The best mode of prevention for Listeria is a rigorous sanitation routine, paying attention to drains and anywhere with excessive moisture build up.
Bailey said that while Listeria was an issue in processed meats in the 1980s and 1990s, it can really pop up in a number of places such as leafy greens, ice cream, frozen vegetables, hummus and, most recently, an outbreak earlier this year involving El Abuelito Cheese.
[Listeria] gets endemic in a plant if you’re not careful.” Stan Bailey, Senior Director of Scientific Affairs, bioMérieux
“It gets endemic in a plant if you’re not careful,” Bailey said.
As far as testing, Sutzko said it’s not going to be hard to find Listeria if water is used in your facility.
“If you do environmental monitoring and sample the right places, you find Listeria,” she said. “Whenever water is used in a facility to clean and sanitize, you’re always going to have Listeria there. So, it’s really a constant battle to keep that Listeria out.”
She said it’s important to have a robust sampling plan, look in the right places, have proper sanitation and sanitary equipment that’s easy to disassemble and clean every nook and cranny.
Sutzko also said that Listeria is very tolerant.
“It gets into a facility and forms what’s called a biofilm,” she said. “It forms this kind of micro-environment on itself, and if it’s not discovered, then it’s going to take more than just dumping some sanitizer on it to kill it.”
Also, unlike E. coli and Salmonella, Listeria is a slow grower, so it could have a long lag time from when it gets into a plant until it starts showing up in testing. To help in earlier identification, rotate your sampling sites and track where positives are found, then use mapping software to analyze the situation.
Sutzko recalls one company that had Listeria constantly popping up in one spot in a plant. They’d clean it, come back and test the spot later, and get a positive again. What they didn’t know was there was a leak in the roof leading to moisture getting in.
“When they put it in a 3D mapping software, they were like, “that explains it!” she said. “Find the source, and then treat that and sanitize it.”
Historically, Salmonella has been a concern in raw meats, where it’s been more of a contaminant. The idea here is to monitor incoming live animals such as chickens and try to decrease the load of it coming into a plant.
“In the meat industry, it’s really about process controls, and do their interventions help to reduce the load of Salmonella coming out,” Sutzko said. “USDA has been under a lot of scrutiny because they had their Healthy People 2020 goal to reduce Salmonella incidents over 10 years, and basically it has stayed almost the same. There’s kind of a push from these consumer advocate groups and things like that for the USDA to do something different to try to really reduce the levels of Salmonella.”
When it comes to processed foods, Salmonella is a concern in dry-food facilities, especially coming in on ingredients.
“We’ve seen Salmonella in nonfat dry milk, in black pepper,” Sutzko said. “Things that are being used as ingredients for all different kinds of products.”
Of all the pathogens associated with foodborne illness, she also said Salmonella is the most challenging.
“There are over 2,600 [serotypes of] Salmonella, which can get into food and make people sick,” Sutzko said. “They’re all different, and Salmonella is very adaptable.”
She said it can survive in a processing facility for many years, citing the 2009 peanut butter outbreak as an example.
“They had Salmonella all over that plant,” Sutzko said. “In ready-to-eat and processed foods, it’s all or nothing because they don’t want to have any Salmonella in there.”
On the detection side, Thevenet advised making sure you’re sampling using the right techniques (and this goes for any pathogen), such as using the right sponge or swab for the job, to make sure you’re properly collecting the samples to begin with.
“If you can’t actually collect the sample that has the pathogen, you have no chance of detecting it,” he said.

◆ ◆ ◆ ◆ ◆ ◆ ◆

## [THINGS TO DO]
(1) Answer these questions from the passage on Listeria and Salmonella:
(a) Which cheese was involved in the recent Listeria outbreak the passage mentions?
(b) How many serotypes of Salmonella does the passage say there are?
(c) What was the company with a recurring Listeria positive unaware of?
(2) Write out the part of the passage on Listeria and Salmonella that opens with the words "She said it’s" and closes with "is very tolerant.".
The items placed after this point are not needed.

## [DATA LISTING]

◆ ◆ ◆ ◆ ◆ ◆ ◆

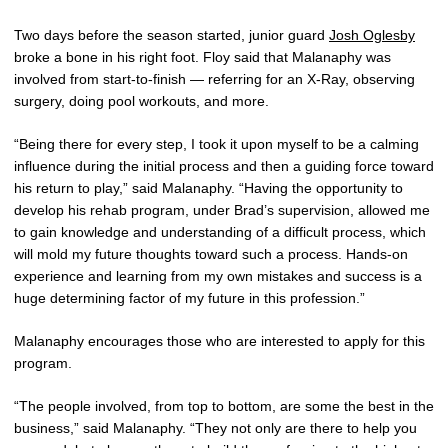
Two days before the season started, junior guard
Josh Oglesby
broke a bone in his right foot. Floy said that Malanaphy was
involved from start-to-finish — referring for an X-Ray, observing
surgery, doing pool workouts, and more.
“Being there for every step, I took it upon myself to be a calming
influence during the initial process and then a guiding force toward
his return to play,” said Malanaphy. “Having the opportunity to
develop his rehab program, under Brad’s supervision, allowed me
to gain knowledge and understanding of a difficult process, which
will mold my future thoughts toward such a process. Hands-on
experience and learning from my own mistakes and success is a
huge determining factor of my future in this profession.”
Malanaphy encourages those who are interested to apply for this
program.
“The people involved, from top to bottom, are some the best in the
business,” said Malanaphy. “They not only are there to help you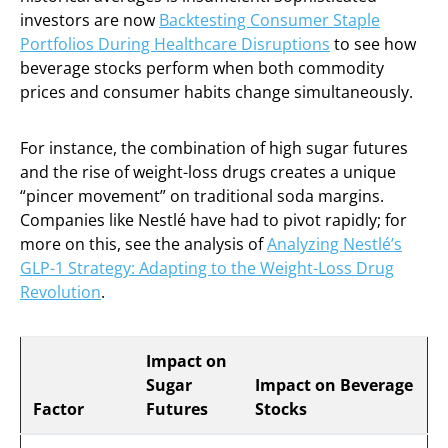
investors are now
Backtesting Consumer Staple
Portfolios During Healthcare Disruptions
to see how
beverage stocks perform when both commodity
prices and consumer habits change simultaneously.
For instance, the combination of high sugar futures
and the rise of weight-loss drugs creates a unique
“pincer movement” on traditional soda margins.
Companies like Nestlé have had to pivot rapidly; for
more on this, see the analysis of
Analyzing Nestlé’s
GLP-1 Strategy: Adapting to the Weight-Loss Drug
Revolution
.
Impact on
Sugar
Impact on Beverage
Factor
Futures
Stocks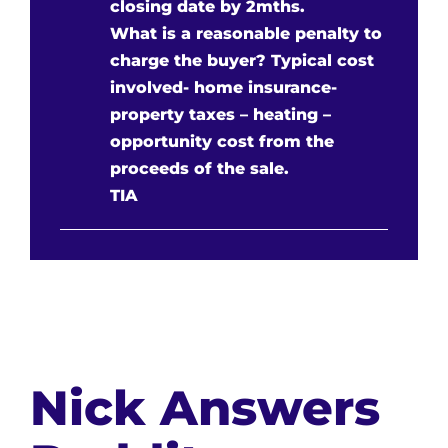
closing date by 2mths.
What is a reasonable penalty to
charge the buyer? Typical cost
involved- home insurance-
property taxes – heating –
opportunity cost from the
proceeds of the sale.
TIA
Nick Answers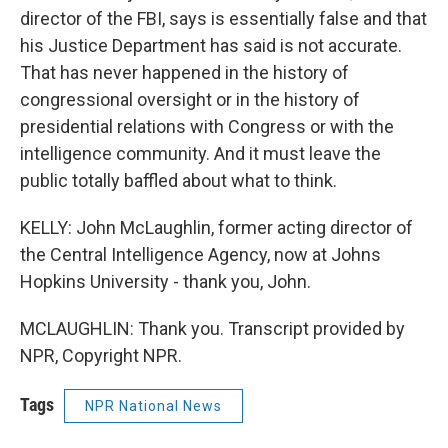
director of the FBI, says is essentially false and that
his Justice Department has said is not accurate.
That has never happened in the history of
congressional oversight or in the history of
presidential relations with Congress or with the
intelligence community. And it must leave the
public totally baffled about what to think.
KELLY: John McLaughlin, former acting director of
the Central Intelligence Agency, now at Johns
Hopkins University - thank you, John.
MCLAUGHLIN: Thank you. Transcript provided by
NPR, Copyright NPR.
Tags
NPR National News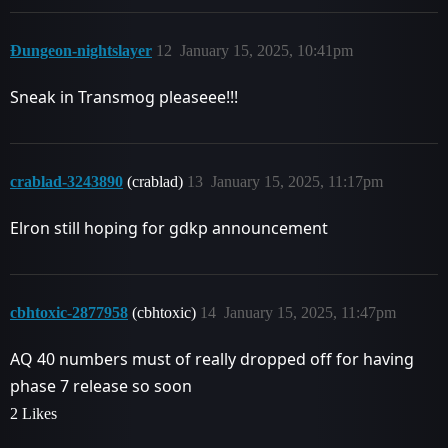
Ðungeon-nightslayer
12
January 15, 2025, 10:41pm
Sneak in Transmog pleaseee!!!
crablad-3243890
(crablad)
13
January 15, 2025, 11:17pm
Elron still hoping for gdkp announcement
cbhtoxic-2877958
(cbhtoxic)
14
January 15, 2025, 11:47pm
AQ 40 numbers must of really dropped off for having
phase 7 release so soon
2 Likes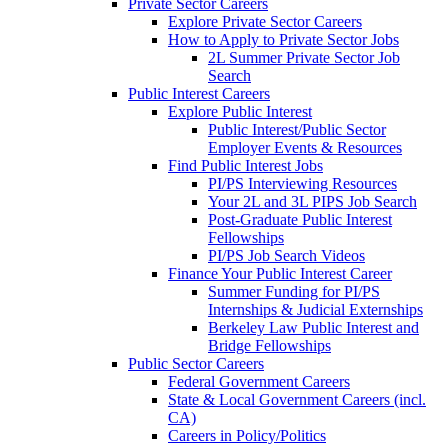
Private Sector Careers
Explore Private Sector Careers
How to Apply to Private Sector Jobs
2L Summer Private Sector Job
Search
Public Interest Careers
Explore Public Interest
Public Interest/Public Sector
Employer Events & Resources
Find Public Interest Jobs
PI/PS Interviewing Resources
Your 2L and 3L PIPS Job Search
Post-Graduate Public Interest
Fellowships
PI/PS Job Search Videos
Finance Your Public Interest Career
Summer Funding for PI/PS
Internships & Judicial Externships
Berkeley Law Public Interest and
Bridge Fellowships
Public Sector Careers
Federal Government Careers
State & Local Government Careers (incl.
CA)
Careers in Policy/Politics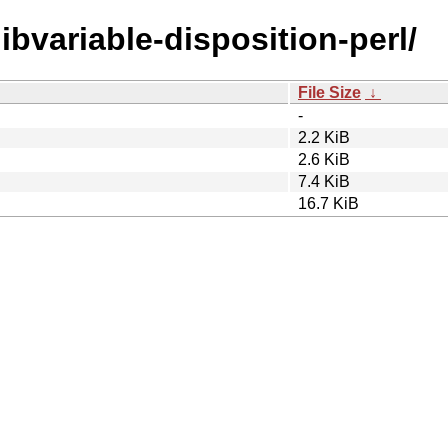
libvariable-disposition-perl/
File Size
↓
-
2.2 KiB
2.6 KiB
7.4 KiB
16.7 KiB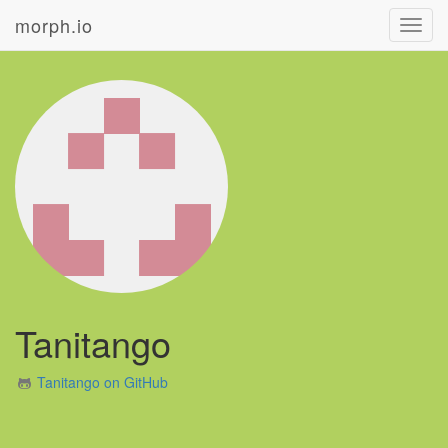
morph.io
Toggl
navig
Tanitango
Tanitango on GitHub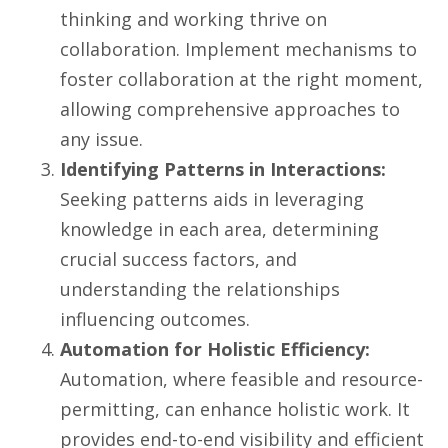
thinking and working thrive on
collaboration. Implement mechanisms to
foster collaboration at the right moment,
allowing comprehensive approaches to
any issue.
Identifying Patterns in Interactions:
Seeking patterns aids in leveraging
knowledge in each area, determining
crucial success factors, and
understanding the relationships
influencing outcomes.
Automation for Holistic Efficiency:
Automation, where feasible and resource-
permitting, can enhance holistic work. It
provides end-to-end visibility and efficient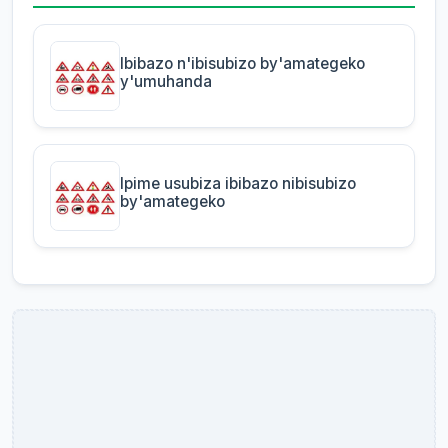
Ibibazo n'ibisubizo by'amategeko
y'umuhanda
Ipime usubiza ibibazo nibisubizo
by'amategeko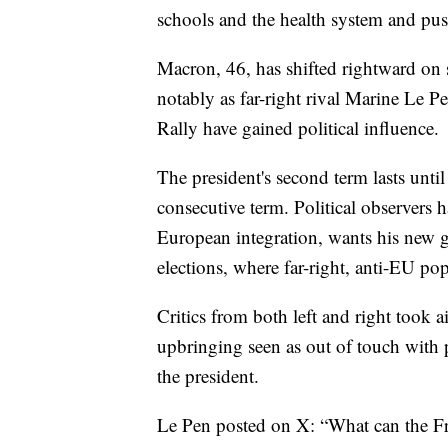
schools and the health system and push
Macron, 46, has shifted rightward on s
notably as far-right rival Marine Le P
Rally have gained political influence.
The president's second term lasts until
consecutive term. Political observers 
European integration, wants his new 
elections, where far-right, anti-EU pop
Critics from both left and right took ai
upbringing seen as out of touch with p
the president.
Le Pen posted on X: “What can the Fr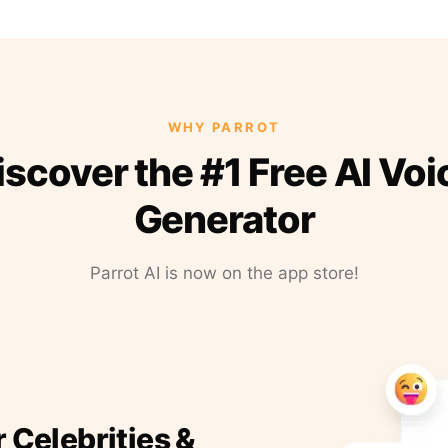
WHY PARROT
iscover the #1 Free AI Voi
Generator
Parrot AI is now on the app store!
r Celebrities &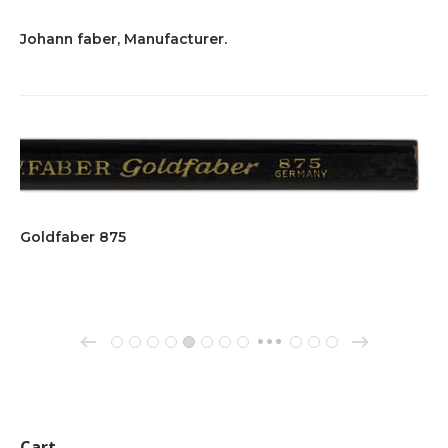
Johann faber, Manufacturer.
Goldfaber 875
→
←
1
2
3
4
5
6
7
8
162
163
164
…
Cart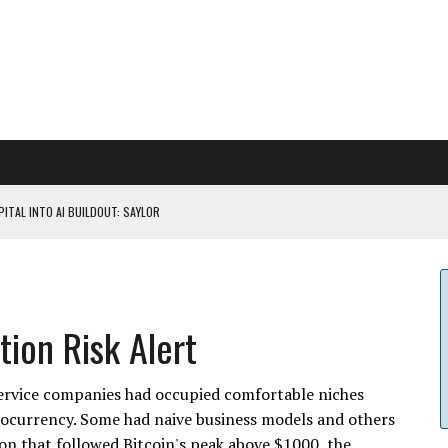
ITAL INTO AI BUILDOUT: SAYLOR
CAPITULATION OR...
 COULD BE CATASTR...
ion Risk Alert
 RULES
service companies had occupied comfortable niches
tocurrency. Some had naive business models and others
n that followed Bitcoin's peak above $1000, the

◆ ◆ ◆ ◆ ◆ ◆ ◆

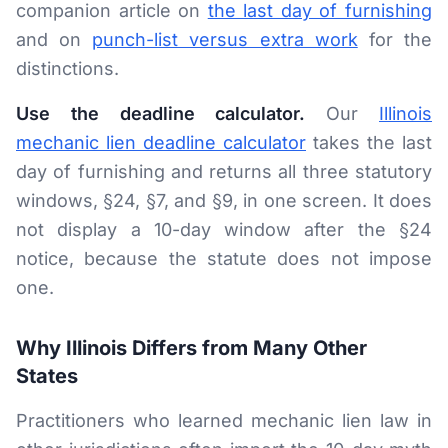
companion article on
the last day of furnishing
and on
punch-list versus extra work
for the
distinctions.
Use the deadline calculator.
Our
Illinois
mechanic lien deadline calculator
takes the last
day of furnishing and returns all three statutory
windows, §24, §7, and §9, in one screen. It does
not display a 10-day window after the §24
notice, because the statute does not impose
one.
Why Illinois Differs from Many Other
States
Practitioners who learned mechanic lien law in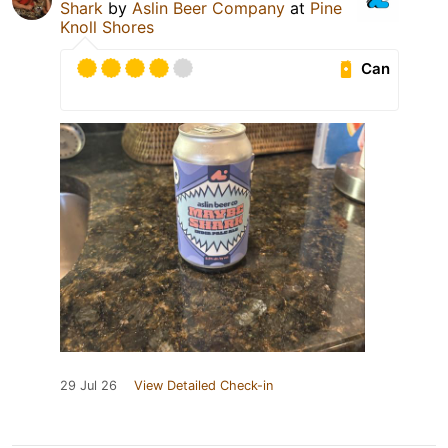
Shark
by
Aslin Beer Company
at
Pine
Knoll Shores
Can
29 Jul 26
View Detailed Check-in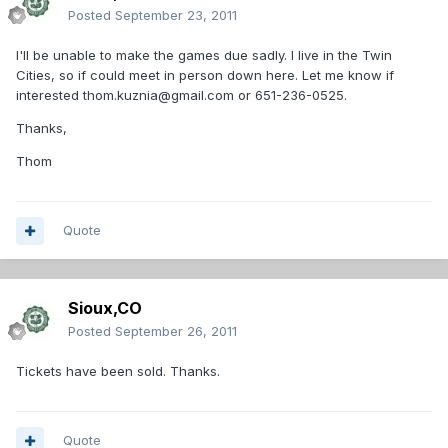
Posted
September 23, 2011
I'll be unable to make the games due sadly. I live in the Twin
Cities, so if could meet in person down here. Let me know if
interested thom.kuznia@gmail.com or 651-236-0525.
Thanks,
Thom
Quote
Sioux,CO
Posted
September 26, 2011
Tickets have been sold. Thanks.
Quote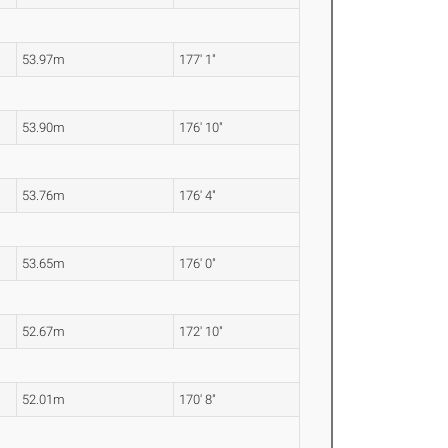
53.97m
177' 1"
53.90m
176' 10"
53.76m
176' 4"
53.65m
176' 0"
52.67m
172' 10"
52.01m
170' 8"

◆ ◆ ◆ ◆ ◆ ◆ ◆

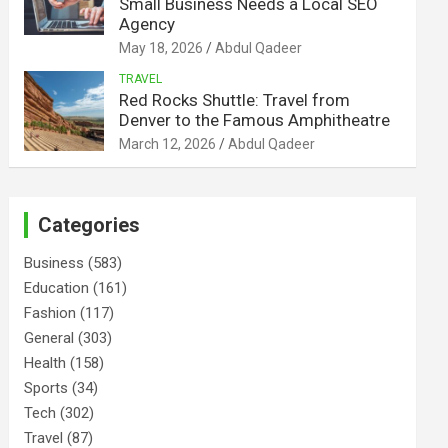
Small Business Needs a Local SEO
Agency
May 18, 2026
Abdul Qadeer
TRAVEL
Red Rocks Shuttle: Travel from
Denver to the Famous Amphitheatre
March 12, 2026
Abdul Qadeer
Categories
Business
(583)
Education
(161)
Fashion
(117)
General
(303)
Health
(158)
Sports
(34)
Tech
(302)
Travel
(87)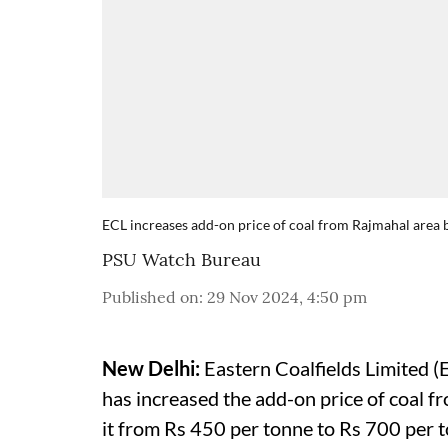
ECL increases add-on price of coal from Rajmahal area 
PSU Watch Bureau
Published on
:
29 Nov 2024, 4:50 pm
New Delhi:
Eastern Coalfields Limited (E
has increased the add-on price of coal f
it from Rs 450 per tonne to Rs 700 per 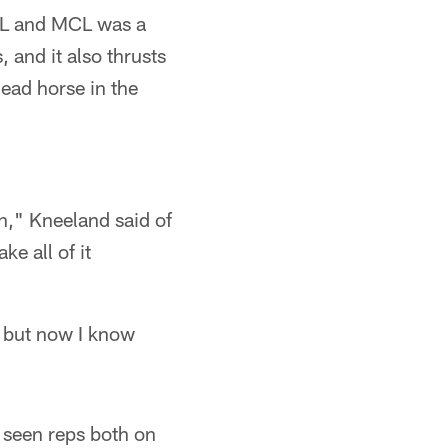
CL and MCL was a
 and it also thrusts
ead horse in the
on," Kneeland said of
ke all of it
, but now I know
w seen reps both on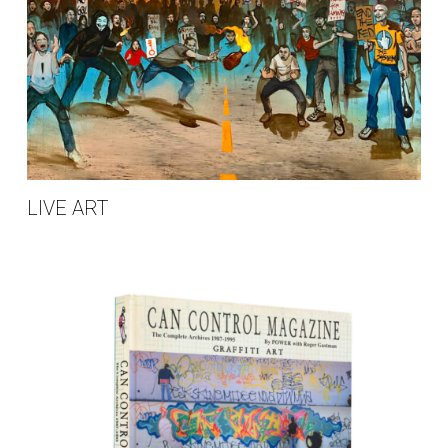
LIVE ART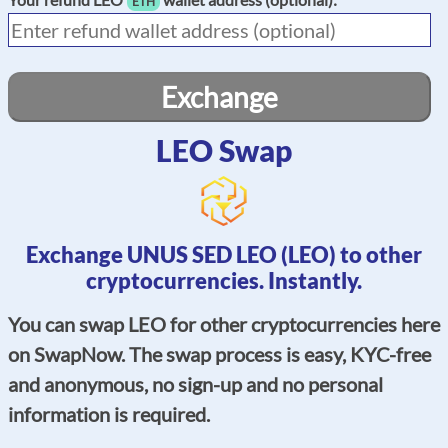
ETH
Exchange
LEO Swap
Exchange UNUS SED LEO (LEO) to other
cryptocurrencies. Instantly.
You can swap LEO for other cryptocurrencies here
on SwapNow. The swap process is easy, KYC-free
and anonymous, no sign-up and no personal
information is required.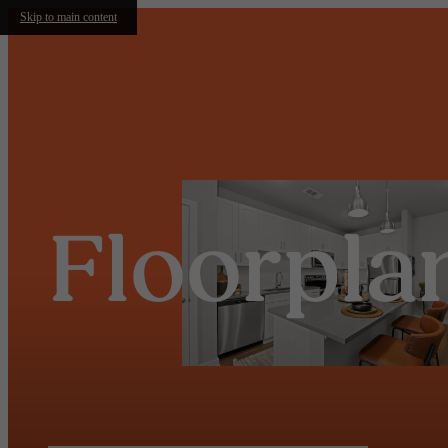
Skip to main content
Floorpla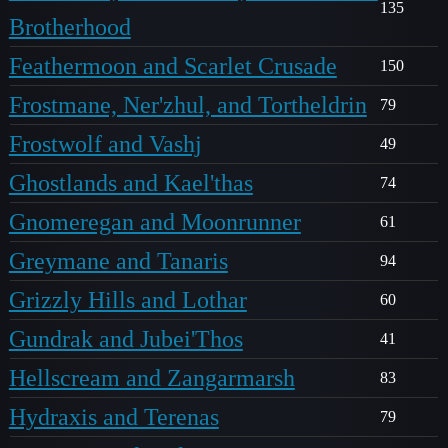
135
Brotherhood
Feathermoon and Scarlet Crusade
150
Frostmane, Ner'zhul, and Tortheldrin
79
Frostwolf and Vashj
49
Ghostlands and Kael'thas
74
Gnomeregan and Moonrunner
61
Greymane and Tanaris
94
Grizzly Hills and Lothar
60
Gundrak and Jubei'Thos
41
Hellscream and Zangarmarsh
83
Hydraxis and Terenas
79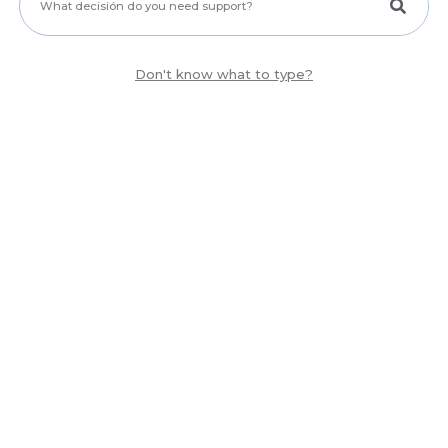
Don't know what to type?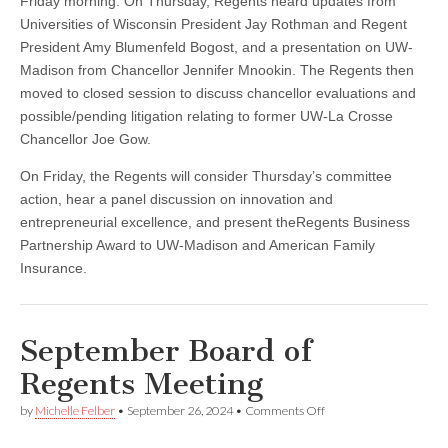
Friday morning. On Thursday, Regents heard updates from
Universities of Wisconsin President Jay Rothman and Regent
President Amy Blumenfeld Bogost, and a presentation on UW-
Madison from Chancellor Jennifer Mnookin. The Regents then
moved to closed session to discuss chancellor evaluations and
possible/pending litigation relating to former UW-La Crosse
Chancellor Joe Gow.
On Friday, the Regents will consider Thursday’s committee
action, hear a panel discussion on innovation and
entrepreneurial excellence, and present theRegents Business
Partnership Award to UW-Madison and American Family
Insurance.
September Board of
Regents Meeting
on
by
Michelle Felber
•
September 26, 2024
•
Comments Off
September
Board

◆ ◆ ◆ ◆ ◆ ◆ ◆

## [OUTPUTS FOR THE TASKS]
(1)
(a) El Abuelito Cheese.
(b) Over 2,600.
(c) A leak in the roof that let moisture in.

(2)
She said it’s important to have a robust sampling plan, look in the right places, have proper sanitation and sanitary equipment that’s easy to disassemble and clean every nook and cranny.
Sutzko also said that Listeria is very tolerant.